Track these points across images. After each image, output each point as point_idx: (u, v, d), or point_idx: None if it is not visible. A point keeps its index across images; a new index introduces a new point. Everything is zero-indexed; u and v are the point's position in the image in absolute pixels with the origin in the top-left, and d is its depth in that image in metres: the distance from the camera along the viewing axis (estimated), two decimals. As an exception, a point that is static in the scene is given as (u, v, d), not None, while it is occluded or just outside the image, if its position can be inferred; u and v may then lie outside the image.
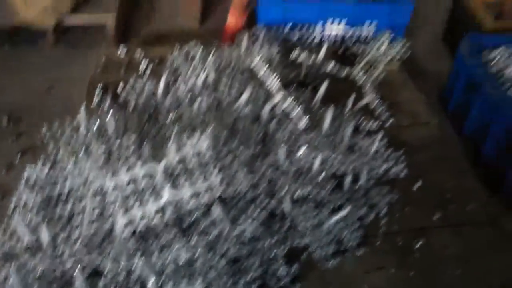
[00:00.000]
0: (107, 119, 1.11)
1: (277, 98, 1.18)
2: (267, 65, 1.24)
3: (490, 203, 1.33)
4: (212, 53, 1.52)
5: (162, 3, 2.29)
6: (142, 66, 1.63)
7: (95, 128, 1.12)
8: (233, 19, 2.06)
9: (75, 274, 0.90)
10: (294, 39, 1.94)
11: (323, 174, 1.18)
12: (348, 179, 1.24)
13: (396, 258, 1.15)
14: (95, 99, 1.44)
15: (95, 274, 0.96)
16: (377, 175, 1.31)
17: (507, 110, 1.46)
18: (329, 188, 1.18)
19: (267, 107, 1.17)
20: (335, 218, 1.12)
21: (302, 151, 1.10)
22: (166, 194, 0.88)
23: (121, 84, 1.48)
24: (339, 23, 1.93)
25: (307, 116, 1.19)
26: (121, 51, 1.73)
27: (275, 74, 1.23)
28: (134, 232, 0.92)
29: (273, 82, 1.20)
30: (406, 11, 1.92)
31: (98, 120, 1.13)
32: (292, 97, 1.33)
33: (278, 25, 1.93)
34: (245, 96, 1.15)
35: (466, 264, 1.15)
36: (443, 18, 2.26)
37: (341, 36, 1.96)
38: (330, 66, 1.67)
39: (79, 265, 0.91)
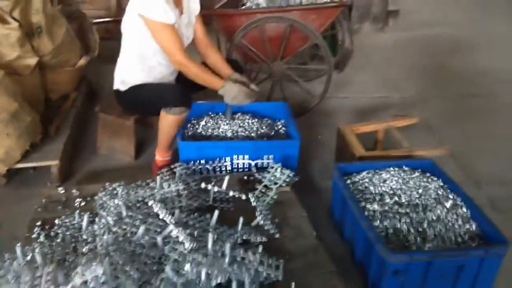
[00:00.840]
0: (36, 252, 1.45)
1: (170, 228, 1.56)
2: (162, 203, 1.63)
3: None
4: (130, 189, 1.93)
5: (101, 145, 2.74)
6: (76, 203, 2.01)
7: (27, 259, 1.45)
8: (159, 156, 2.52)
9: None
10: (208, 171, 2.38)
11: (210, 283, 1.52)
12: (234, 286, 1.58)
13: None
14: (34, 235, 1.78)
15: None
16: (259, 280, 1.66)
17: (362, 222, 1.88)
18: (214, 293, 1.51)
19: (161, 236, 1.55)
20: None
21: (187, 267, 1.46)
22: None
23: (56, 221, 1.84)
24: (243, 157, 2.40)
25: (193, 240, 1.56)
26: (60, 191, 2.11)
27: (171, 208, 1.64)
28: None
29: (167, 216, 1.59)
30: (295, 146, 2.42)
31: (30, 253, 1.47)
32: (188, 224, 1.73)
33: (195, 160, 2.38)
34: (141, 229, 1.53)
35: None
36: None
37: (246, 166, 2.42)
38: (232, 192, 2.09)
39: None
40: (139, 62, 2.35)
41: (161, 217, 1.58)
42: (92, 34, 3.32)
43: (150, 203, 1.62)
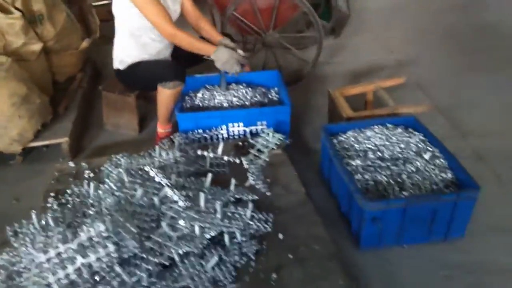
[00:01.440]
0: (49, 216, 1.67)
1: (165, 189, 1.75)
2: (158, 169, 1.82)
3: (331, 244, 1.85)
4: (132, 159, 2.13)
5: (107, 122, 2.94)
6: (85, 175, 2.22)
7: (41, 223, 1.66)
8: (160, 128, 2.70)
9: None
10: (206, 139, 2.55)
11: (203, 236, 1.71)
12: (226, 238, 1.77)
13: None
14: (48, 204, 2.00)
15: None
16: (250, 232, 1.84)
17: (344, 176, 2.04)
18: (208, 243, 1.70)
19: (158, 197, 1.74)
20: (212, 263, 1.63)
21: (181, 222, 1.65)
22: (79, 260, 1.41)
23: (67, 191, 2.06)
24: (238, 125, 2.56)
25: (187, 199, 1.75)
26: (71, 165, 2.32)
27: (169, 174, 1.85)
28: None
29: (163, 179, 1.78)
30: (286, 111, 2.56)
31: (45, 219, 1.69)
32: (184, 186, 1.92)
33: (193, 130, 2.55)
34: (140, 191, 1.72)
35: (308, 285, 1.64)
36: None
37: (241, 133, 2.59)
38: (227, 157, 2.26)
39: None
40: (132, 40, 2.51)
41: (156, 180, 1.77)
42: (92, 17, 3.47)
43: (146, 168, 1.80)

● **EXERCISE**
Please output, exactly as written, the lines above from the one holding "0: (107, 119, 1.11)" through the one holding "42: (92, 34, 3.32)", both included, with the pictures omitted.

● **OUTPUT BELOW**
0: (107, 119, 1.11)
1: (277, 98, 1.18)
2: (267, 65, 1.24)
3: (490, 203, 1.33)
4: (212, 53, 1.52)
5: (162, 3, 2.29)
6: (142, 66, 1.63)
7: (95, 128, 1.12)
8: (233, 19, 2.06)
9: (75, 274, 0.90)
10: (294, 39, 1.94)
11: (323, 174, 1.18)
12: (348, 179, 1.24)
13: (396, 258, 1.15)
14: (95, 99, 1.44)
15: (95, 274, 0.96)
16: (377, 175, 1.31)
17: (507, 110, 1.46)
18: (329, 188, 1.18)
19: (267, 107, 1.17)
20: (335, 218, 1.12)
21: (302, 151, 1.10)
22: (166, 194, 0.88)
23: (121, 84, 1.48)
24: (339, 23, 1.93)
25: (307, 116, 1.19)
26: (121, 51, 1.73)
27: (275, 74, 1.23)
28: (134, 232, 0.92)
29: (273, 82, 1.20)
30: (406, 11, 1.92)
31: (98, 120, 1.13)
32: (292, 97, 1.33)
33: (278, 25, 1.93)
34: (245, 96, 1.15)
35: (466, 264, 1.15)
36: (443, 18, 2.26)
37: (341, 36, 1.96)
38: (330, 66, 1.67)
39: (79, 265, 0.91)
[00:00.840]
0: (36, 252, 1.45)
1: (170, 228, 1.56)
2: (162, 203, 1.63)
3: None
4: (130, 189, 1.93)
5: (101, 145, 2.74)
6: (76, 203, 2.01)
7: (27, 259, 1.45)
8: (159, 156, 2.52)
9: None
10: (208, 171, 2.38)
11: (210, 283, 1.52)
12: (234, 286, 1.58)
13: None
14: (34, 235, 1.78)
15: None
16: (259, 280, 1.66)
17: (362, 222, 1.88)
18: (214, 293, 1.51)
19: (161, 236, 1.55)
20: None
21: (187, 267, 1.46)
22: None
23: (56, 221, 1.84)
24: (243, 157, 2.40)
25: (193, 240, 1.56)
26: (60, 191, 2.11)
27: (171, 208, 1.64)
28: None
29: (167, 216, 1.59)
30: (295, 146, 2.42)
31: (30, 253, 1.47)
32: (188, 224, 1.73)
33: (195, 160, 2.38)
34: (141, 229, 1.53)
35: None
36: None
37: (246, 166, 2.42)
38: (232, 192, 2.09)
39: None
40: (139, 62, 2.35)
41: (161, 217, 1.58)
42: (92, 34, 3.32)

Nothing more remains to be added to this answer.